Search the entries below for the word "coworking", then copy each line in which it is found.

▸ **EXERCISE INPUT**:

_____

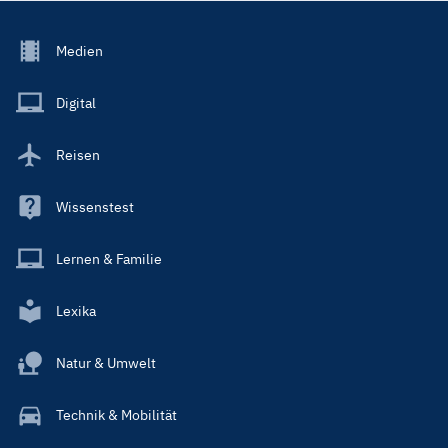
Footer
Medien
Menu
Main
Digital
Reisen
Wissenstest
Lernen & Familie
Lexika
Natur & Umwelt
Technik & Mobilität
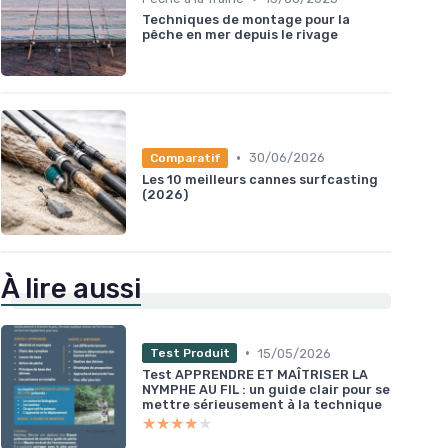
Techniques de montage pour la
pêche en mer depuis le rivage
•
30/06/2026
Comparatif
Les 10 meilleurs cannes surfcasting
(2026)
À lire aussi
•
15/05/2026
Test Produit
Test APPRENDRE ET MAÎTRISER LA
NYMPHE AU FIL : un guide clair pour se
mettre sérieusement à la technique
★★★★★
★★★★★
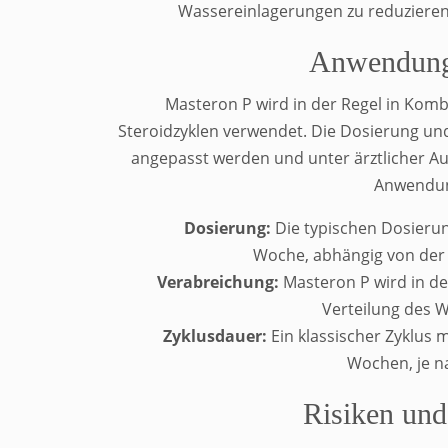
Wassereinlagerungen zu reduzieren,
Anwendung
Masteron P wird in der Regel in Kom
Steroidzyklen verwendet. Die Dosierung und
angepasst werden und unter ärztlicher Auf
Anwendun
Dosierung:
Die typischen Dosierun
Woche, abhängig von der i
Verabreichung:
Masteron P wird in der
Verteilung des W
Zyklusdauer:
Ein klassischer Zyklus 
Wochen, je na
Risiken un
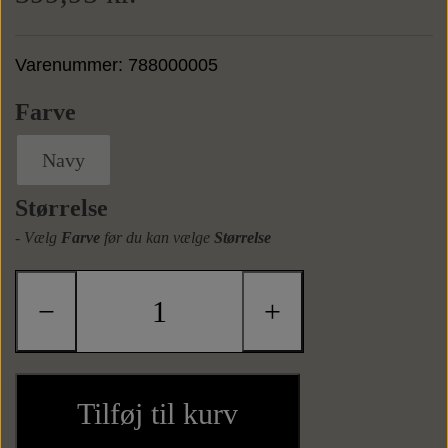
Sneaks
Tasker
Varenummer: 788000005
Farve
Weekendtasker
Bælter
Navy
Læderbælter
Toilettasker
Tilbehør
Størrelse
- Vælg
Farve
før du kan vælge
Størrelse
Tekstilbælter
Slips
−
+
Butterflys
Slipsenåle
Tilføj til kurv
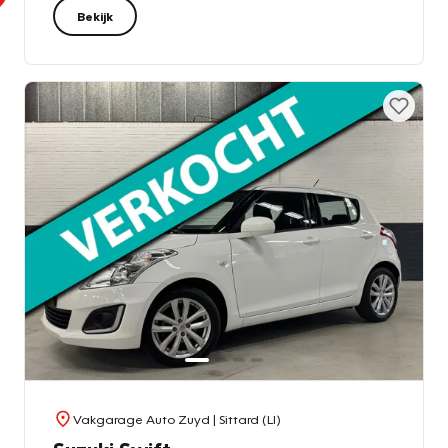
Bekijk
Vakgarage Auto Zuyd
| Sittard (LI)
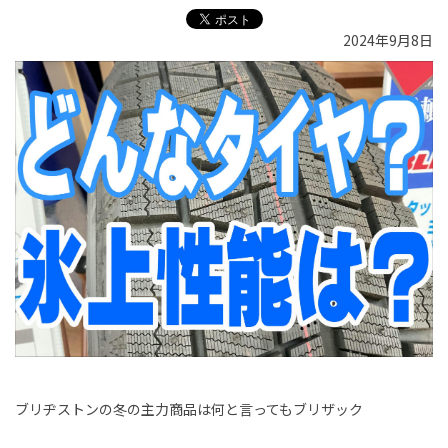
2024年9月8日
ブリヂストンの冬の主力商品は何と言ってもブリザック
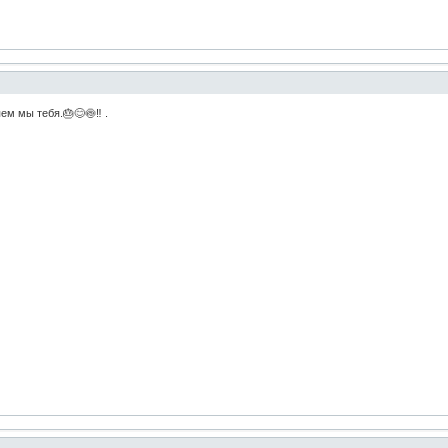
ем мы тебя.🎂😊🍥‼ .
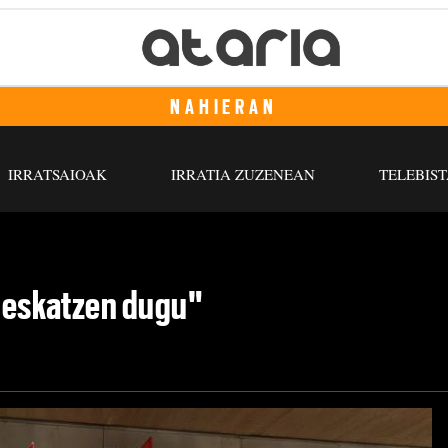
NAHIERAN
IRRATSAIOAK
IRRATIA ZUZENEAN
TELEBIST
a eskatzen dugu"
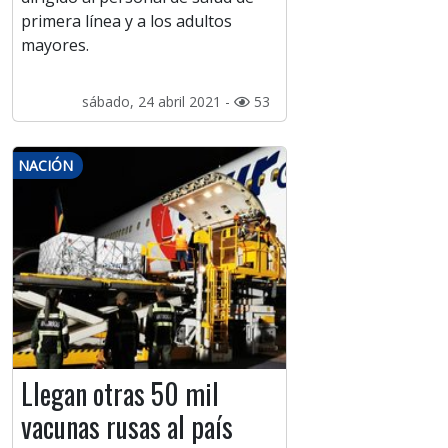
primera línea y a los adultos
mayores.
sábado, 24 abril 2021 -
53
NACIÓN
Llegan otras 50 mil
vacunas rusas al país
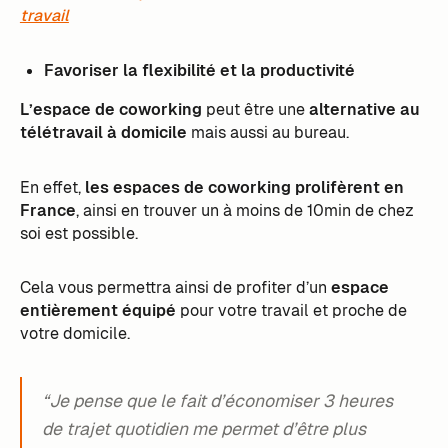
travail
Favoriser la flexibilité et la productivité
L’espace de coworking
peut être une
alternative au
télétravail à domicile
mais aussi au bureau.
En effet,
les espaces de coworking prolifèrent en
France
, ainsi en trouver un à moins de 10min de chez
soi est possible.
Cela vous permettra ainsi de profiter d’un
espace
entièrement équipé
pour votre travail et proche de
votre domicile.
“Je pense que le fait d’économiser 3 heures
de trajet quotidien me permet d’être plus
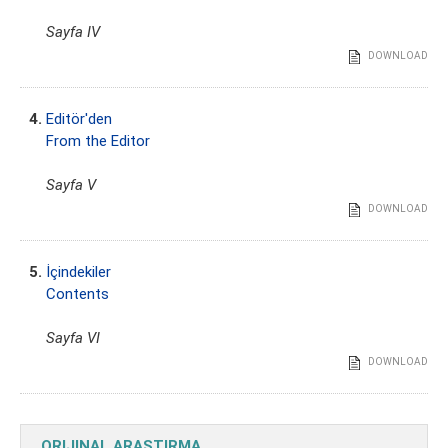
Sayfa IV
DOWNLOAD
4.
Editör'den
From the Editor
Sayfa V
DOWNLOAD
5.
İçindekiler
Contents
Sayfa VI
DOWNLOAD
ORIJINAL ARAŞTIRMA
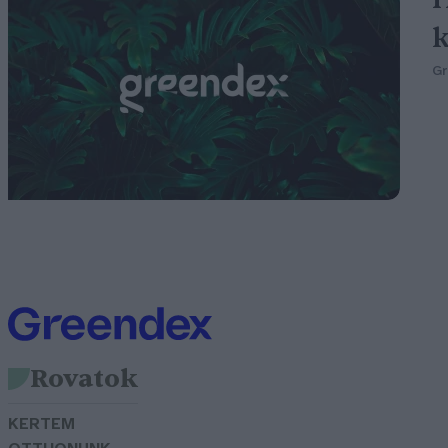
G
Rovatok
KERTEM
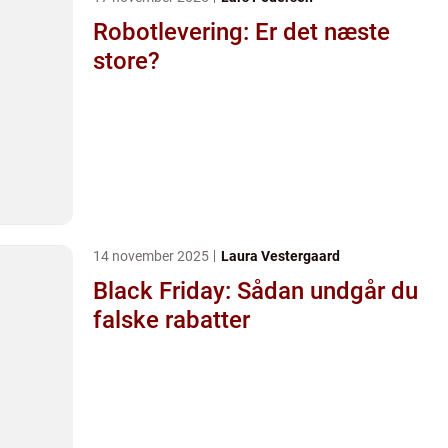
Robotlevering: Er det næste
store?
14 november 2025
Laura Vestergaard
Black Friday: Sådan undgår du
falske rabatter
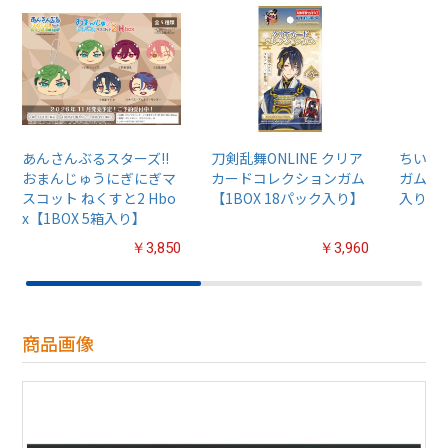
あんさんぶるスターズ!!
刀剣乱舞ONLINE クリア
ちいか
おまんじゅうにぎにぎマ
カードコレクションガム
ガム4【
スコット ねくすと2 Hbo
【1BOX 18パック入り】
入り】
x【1BOX 5箱入り】
￥3,850
￥3,960
商品画像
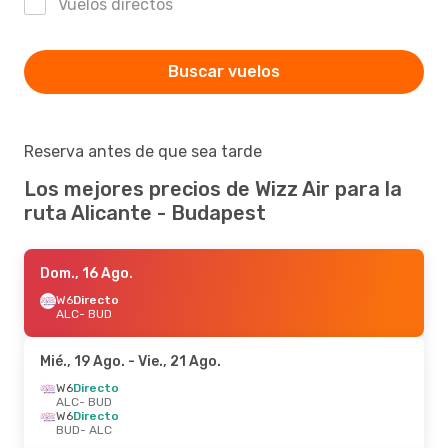
Vuelos directos
Buscar vuelos
Reserva antes de que sea tarde
Los mejores precios de Wizz Air para la
ruta Alicante - Budapest
Dom., 16 Ago.
W6
Directo
ALC
- BUD
Mié., 19 Ago.
- Vie., 21 Ago.
W6
Directo
ALC
- BUD
W6
Directo
BUD
- ALC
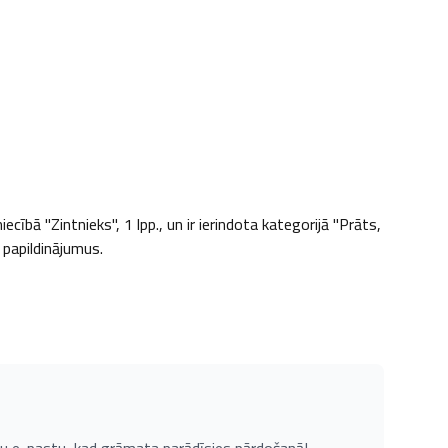
bā "Zintnieks", 1 lpp., un ir ierindota kategorijā "Prāts, 
 papildinājumus.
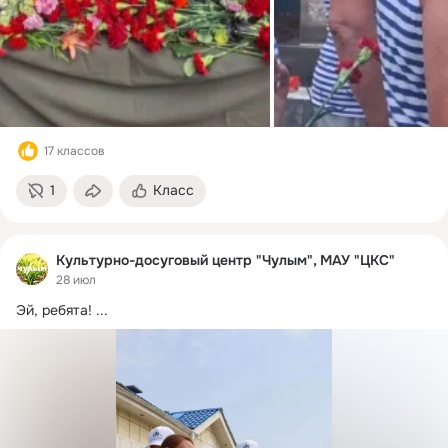
17 классов
1
Класс
Культурно-досуговый центр "Чулым", МАУ "ЦКС"
28 июл
Эй, ребята!
 ...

_____

▸ **RESPONSE**:
L’espace de coworking
les espaces de coworking prolifèrent en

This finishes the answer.